» **任务要求**: 续写下方讲解最长摆动子序列的文章,从其最后一句之后接着写。

━━━ 节选内容 ━━━

本文介绍了一种寻找给定整数序列中最长摆动子序列的方法。摆动序列是指序列中相邻元素差值严格交替正负的序列。文章详细解释了如何通过检查相邻元素之间的差异来确定序列是否为摆动序列,并给出了实现这一功能的具体算法。
【题目】
A sequence of numbers is called a wiggle sequence if the differences between successive numbers strictly alternate between positive and negative. The first difference (if one exists) may be either positive or negative. A sequence with fewer than two elements is trivially a wiggle sequence.
For example, [1,7,4,9,2,5] is
a wiggle sequence because the differences (6,-3,5,-7,3) are alternately positive and negative. In contrast, [1,4,7,2,5] and [1,7,4,5,5] are
not wiggle sequences, the first because its first two differences are positive and the second because its last difference is zero.

━━━ 记录信息 ━━━

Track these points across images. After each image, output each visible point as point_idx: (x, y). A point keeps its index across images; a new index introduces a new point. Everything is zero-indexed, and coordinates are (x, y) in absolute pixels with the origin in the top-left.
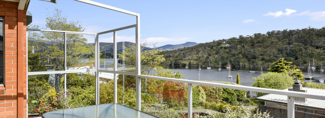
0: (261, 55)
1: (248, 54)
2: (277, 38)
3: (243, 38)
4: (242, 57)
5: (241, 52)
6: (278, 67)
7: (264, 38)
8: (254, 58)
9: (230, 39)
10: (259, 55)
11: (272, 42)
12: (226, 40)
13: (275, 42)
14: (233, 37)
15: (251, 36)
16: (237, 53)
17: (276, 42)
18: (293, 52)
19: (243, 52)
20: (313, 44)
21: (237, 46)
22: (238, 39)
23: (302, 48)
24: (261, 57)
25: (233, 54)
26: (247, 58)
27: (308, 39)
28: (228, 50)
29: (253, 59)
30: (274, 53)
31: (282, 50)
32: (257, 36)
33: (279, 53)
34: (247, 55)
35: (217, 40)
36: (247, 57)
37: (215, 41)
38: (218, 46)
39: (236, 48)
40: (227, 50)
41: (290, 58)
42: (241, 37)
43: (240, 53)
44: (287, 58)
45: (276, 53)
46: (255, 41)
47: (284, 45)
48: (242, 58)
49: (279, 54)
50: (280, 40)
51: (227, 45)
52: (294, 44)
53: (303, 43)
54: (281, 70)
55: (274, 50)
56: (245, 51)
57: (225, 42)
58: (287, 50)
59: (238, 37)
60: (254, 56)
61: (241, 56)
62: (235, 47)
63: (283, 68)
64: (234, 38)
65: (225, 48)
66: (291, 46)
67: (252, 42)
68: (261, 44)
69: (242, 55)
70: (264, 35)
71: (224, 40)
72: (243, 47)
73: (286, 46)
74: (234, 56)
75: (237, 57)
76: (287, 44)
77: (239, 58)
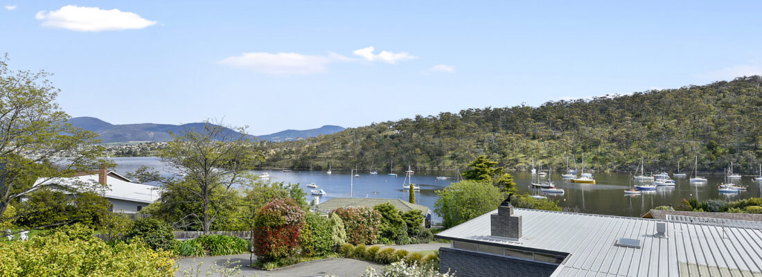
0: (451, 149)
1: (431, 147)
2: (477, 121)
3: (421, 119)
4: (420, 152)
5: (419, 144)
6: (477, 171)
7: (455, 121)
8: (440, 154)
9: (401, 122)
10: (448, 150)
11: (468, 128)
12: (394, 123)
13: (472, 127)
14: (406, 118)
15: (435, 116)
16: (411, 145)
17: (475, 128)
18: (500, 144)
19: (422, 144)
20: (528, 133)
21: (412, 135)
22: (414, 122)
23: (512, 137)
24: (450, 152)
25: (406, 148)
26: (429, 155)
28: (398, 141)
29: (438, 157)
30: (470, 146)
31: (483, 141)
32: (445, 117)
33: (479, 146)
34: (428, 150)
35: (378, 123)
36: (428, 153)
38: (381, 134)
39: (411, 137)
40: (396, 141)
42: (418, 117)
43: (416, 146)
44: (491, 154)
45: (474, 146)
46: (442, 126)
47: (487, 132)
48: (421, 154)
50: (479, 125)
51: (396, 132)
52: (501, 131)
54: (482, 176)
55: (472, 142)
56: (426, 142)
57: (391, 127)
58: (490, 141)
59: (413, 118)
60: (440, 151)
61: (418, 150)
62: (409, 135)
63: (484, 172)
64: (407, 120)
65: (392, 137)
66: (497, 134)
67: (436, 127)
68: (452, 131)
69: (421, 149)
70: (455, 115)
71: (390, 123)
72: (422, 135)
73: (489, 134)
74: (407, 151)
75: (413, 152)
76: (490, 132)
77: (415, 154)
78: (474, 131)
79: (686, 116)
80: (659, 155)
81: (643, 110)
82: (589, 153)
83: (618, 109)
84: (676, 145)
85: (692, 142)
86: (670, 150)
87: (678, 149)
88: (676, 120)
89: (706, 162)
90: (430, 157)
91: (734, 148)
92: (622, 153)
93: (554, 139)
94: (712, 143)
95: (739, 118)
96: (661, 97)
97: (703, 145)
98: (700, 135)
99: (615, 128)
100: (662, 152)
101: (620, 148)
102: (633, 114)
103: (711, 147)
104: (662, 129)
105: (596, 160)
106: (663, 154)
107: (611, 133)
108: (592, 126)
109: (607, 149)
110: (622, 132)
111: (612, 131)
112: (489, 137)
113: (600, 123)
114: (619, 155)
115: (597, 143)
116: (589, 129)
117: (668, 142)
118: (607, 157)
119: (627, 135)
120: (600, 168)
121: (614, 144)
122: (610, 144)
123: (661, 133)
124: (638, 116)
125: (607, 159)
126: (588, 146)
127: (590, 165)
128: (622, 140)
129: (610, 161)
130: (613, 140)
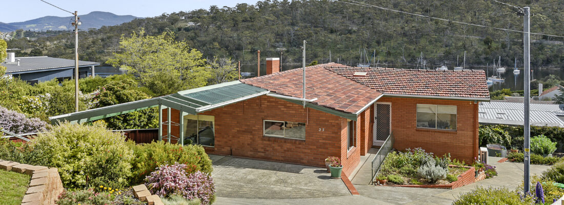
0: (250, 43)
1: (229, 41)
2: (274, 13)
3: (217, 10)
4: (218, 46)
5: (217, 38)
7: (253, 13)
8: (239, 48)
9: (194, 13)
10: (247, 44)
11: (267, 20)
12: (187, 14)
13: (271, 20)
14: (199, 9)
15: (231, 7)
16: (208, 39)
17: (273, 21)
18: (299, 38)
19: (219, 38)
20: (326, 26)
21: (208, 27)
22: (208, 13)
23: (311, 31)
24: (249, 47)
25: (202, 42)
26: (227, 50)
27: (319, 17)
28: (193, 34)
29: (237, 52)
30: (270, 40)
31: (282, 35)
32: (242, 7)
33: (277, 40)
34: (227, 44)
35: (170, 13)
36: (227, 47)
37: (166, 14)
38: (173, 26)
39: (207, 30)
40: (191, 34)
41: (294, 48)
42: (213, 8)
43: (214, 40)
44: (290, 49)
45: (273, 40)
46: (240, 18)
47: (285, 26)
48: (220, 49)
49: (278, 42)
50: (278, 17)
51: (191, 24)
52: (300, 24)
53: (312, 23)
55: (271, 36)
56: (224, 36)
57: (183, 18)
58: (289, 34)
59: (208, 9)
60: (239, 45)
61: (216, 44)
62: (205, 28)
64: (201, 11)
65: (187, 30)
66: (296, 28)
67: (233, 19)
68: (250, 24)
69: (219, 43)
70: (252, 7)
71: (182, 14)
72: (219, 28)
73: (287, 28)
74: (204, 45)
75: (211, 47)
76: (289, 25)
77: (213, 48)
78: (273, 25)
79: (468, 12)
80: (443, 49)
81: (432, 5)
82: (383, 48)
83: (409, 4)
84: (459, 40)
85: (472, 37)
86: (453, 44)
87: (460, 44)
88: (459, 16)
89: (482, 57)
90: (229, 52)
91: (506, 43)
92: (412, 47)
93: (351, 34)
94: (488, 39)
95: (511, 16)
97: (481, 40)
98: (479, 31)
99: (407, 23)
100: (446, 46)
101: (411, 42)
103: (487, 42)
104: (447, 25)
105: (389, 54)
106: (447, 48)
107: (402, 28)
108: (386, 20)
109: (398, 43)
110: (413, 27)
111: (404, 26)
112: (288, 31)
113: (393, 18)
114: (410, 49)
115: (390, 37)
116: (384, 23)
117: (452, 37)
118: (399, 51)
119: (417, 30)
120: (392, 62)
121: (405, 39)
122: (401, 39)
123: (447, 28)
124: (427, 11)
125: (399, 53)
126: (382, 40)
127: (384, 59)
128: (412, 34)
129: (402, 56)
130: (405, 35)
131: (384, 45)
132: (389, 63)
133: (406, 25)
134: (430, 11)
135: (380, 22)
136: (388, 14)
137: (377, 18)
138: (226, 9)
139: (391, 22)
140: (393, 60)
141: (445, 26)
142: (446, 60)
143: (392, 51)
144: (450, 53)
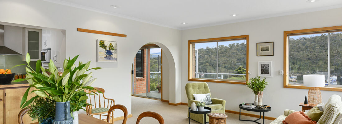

━━━
━━━ 记录信息 ━━━

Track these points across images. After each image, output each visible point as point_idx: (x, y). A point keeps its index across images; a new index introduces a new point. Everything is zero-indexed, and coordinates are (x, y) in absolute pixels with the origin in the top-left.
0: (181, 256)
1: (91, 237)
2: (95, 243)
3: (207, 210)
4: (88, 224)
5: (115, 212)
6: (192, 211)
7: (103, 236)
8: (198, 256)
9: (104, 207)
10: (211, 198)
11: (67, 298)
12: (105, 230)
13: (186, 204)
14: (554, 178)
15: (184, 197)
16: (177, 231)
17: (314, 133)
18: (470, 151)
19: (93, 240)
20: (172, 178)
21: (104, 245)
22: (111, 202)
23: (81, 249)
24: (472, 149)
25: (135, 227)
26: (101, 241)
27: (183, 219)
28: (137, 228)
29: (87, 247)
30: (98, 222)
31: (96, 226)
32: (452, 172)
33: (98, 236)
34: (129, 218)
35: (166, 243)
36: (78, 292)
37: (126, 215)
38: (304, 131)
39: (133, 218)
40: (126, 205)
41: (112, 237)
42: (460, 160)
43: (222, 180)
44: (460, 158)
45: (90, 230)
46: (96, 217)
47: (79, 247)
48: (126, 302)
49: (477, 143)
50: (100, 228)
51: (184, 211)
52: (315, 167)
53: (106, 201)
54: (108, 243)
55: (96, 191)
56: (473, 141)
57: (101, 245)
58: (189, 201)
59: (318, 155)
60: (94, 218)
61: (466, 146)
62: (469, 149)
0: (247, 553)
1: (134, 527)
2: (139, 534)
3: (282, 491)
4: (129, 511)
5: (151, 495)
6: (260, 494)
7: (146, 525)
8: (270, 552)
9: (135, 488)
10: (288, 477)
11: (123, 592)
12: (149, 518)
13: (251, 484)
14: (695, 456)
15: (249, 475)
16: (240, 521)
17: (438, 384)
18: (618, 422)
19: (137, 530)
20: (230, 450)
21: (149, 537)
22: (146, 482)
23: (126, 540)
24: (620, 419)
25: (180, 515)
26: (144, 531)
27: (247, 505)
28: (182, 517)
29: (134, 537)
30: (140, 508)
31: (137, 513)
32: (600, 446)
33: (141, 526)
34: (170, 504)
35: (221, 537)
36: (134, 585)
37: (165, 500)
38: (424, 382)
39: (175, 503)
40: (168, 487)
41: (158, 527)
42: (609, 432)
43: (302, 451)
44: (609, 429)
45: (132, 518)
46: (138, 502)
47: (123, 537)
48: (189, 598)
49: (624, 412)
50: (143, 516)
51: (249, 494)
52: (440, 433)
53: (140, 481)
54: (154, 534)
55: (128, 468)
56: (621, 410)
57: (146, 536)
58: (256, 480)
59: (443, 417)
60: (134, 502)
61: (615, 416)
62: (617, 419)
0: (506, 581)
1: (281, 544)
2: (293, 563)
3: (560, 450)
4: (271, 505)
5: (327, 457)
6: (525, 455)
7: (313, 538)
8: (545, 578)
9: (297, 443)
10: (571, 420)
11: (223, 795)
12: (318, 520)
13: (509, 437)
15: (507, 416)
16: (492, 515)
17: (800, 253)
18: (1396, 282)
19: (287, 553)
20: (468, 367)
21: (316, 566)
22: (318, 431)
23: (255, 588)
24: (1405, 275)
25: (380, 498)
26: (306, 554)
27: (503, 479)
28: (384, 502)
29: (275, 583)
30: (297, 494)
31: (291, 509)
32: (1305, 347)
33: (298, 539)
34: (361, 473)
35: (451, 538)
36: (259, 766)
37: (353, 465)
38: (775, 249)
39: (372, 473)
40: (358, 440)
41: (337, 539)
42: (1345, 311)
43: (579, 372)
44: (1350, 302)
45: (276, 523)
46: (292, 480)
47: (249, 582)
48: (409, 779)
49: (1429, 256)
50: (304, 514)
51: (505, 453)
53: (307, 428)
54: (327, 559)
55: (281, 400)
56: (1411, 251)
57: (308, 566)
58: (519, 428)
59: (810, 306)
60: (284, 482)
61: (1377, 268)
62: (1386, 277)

━━━

» **回答**:
Given a sequence of integers, return the length of the longest subsequence that is a wiggle sequence. A subsequence is obtained by deleting some number of elements (eventually, also zero) from the original sequence, leaving the remaining elements in their original order.
Examples:
Input: [1,7,4,9,2,5]
Output: 6
The entire sequence is a wiggle sequence.
Input: [1,17,5,10,13,15,10,5,16,8]
Output: 7
There are several subsequences that achieve this length. One is [1,17,10,13,10,16,8].
Input: [1,2,3,4,5,6,7,8,9]
Output: 2
【题解】
首先,用数组difference记录原来数组每相邻两个数的差,差若为0不保存;
然后,检查difference中元素的个数,若为0,表示原数组每个元素均相等,那么结果为1;
接着,用一个临时变量nTmp记录difference当前的元素difference[i],若后一个元素difference[j] (j > i),若nTmp与difference[j]的符号相反,则长度加1,同时nTmp赋值为difference[j] ;
最后,将得到的长度加1即可得到最后结果
【代码】
int wiggleMaxLength(vector<int>& nums) {
int nSize = nums.size();
if (nSize < 2)
return nSize;
vector<int> difference;
for (int i = 1; i < nSize; i++) {
int nDiff = nums[i] - nums[i - 1];
if (nDiff != 0)
difference.push_back(nDiff);
}
int nSize_diff = difference.size();
if (nSize_diff == 0)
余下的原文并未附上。